Second is operational itch: There's a distinct difference between being an active participant and an observer. Being a board member might often feel like always being a bridesmaid and never the bride. Those who have previously operated might have an itch to get back into the mix and the studio model provides that avenue.

The third is pattern recognition and execution: As an investor, one often spots patterns and potential opportunities for new ventures. The studio model allows these individuals to not just spot these opportunities but act on them, bringing them to life. They can conceptualize and create, while letting others handle the nitty-gritty details of operations.

Lastly: importance of ideas and execution: Ideas are pivotal. For instance, the story of Travis and his Uber journey highlights this. Before Uber, Travis and his team were headed in a direction that wasn’t yielding results. However, with the right idea, the same team transformed it into a success story. While studios can help validate ideas early on and de-risk certain ventures, execution remains paramount. A good strategy is essential, but its execution is where the real value lies. Effective studios should ideally have a team skilled in both validation research and execution to truly assist and elevate their ventures.

Q: What's the entrepreneur journey like at Atomic? For budding entrepreneurs and new studios thinking of building a startup at Atomic, can you share insights about the journey?

At Atomic, we don't view the studio environment as a zero-sum game. We want everyone to succeed without a restrictive playbook. An essential aspect at Atomic is that our primary currency is time. Swift actions are highly encouraged, and we even celebrate short-lived ideas that don't consume a lot of resources. This mindset allows quality founders to focus on significant challenges instead of getting trapped in drawn-out ventures.

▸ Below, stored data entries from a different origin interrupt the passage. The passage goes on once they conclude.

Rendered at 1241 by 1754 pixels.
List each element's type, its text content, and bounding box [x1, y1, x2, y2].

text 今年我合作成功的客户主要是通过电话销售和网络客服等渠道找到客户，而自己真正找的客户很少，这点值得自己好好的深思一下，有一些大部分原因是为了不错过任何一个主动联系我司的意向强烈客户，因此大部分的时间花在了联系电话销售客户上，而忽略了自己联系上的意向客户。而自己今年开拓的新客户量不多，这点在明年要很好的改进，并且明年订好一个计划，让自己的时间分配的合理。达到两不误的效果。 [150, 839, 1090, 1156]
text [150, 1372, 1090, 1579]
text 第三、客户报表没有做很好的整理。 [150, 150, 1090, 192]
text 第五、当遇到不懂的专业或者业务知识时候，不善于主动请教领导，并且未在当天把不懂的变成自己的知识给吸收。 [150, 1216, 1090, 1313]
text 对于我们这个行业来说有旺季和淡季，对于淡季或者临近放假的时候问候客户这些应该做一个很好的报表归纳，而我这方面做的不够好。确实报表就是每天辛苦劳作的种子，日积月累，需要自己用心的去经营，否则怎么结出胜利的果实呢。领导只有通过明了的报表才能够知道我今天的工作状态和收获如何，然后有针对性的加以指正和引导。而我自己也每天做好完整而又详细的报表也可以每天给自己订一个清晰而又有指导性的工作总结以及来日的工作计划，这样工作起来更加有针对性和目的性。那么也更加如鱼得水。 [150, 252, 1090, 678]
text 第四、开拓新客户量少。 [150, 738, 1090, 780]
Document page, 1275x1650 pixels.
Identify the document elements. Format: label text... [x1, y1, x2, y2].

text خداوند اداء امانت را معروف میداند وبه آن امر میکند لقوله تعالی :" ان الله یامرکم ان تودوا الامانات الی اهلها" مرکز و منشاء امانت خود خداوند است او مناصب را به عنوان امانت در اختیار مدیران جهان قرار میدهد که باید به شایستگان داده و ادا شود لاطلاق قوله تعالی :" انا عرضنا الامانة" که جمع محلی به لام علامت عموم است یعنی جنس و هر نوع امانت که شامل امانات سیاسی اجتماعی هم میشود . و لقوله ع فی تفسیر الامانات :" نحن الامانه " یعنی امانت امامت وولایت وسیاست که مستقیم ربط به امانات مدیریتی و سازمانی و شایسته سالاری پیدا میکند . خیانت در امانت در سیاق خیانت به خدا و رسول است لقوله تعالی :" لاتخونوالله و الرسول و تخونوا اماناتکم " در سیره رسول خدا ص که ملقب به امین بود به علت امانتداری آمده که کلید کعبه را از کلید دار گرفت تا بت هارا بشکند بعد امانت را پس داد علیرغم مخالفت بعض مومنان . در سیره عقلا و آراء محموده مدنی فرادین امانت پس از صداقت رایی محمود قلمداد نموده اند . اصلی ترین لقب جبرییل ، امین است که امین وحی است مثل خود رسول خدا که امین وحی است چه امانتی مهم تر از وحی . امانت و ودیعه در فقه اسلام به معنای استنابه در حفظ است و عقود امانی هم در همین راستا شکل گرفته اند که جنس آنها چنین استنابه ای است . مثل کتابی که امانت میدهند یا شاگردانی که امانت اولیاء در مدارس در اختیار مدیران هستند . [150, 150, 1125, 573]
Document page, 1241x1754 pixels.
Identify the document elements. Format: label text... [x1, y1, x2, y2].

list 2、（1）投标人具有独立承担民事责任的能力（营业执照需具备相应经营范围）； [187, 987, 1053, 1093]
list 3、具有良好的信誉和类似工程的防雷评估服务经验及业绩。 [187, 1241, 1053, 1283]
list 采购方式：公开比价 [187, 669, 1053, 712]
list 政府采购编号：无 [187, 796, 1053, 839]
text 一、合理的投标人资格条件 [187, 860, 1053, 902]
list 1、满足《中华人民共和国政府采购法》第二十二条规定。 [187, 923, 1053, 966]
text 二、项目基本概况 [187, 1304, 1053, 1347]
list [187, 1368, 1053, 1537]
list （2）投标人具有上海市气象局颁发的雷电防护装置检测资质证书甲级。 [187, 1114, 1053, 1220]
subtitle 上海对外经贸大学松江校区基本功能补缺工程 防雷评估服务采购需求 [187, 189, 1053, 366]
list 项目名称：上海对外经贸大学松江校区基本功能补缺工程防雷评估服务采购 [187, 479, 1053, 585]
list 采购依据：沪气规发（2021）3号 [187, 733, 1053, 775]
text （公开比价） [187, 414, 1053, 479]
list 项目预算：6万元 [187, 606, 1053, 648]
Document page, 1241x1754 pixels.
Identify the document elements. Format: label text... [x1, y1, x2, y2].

It's all about speed and agility at Atomic. I remember once, within 24 hours of conceiving an idea with Jack, we established a legal entity, started the company, and in just two and a half weeks, we had set up a brand new company with its website, selected products, and even upon launch were at a $1.3M run-rate.

Our internal team is versatile and covers a wide range of areas like design, legal, marketing, and more. We also have a centralized knowledge base, which provides insights, patterns, and even successful pitches from our past companies.

Take BoomPop as another example. It initially started as “Activv Labs” but pivoted several times based on market feedback and eventually found massive success.

For us, it’s about placing trust in the right people. If you empower talented individuals and provide them with the right incentives, they'll invariably do the best thing. At Atomic, we believe in not mistaking chaos for inefficiency. Sometimes, you just need the right people in the right positions, and they'll figure things out.

Q: Does Atomic emphasize on creating equity and incentive structures for its entrepreneurs?

While I can't share specifics, I can confirm that we give significant thought to that. Our approach is indeed unique, and we recognize that proper incentives are pivotal in driving outcomes. And frankly if they weren’t, we wouldn’t be working with the amazing founders and CEOs that we do.

Q: As we navigate the vast landscape of startups, investors, and employees, it's crucial to understand the changes necessary for the studio world. What shifts do you foresee?

The path forward isn't just about what I'd like to see; it's about essential transformations. One significant prediction? A whopping 90% of studios might fold. But this isn't necessarily a bad thing. Many of these studios were built on shaky foundations — greed, a lack of talent, or not delivering genuine value. Their exit might be a form of industry natural selection.

The macro environment is predictably pretty soft on late-stage venture-backed businesses. Once the public markets, and then private markets, start to deploy capital in later stage opportunities,  the current overconcentration on early-stage ventures might start to normalize again. But it will take time.

Currently, there's a sentiment that there aren't many deals on the table. I've even heard of General Partners being advised to take extended breaks because deal-making is at a standstill. It's time for a shift in focus.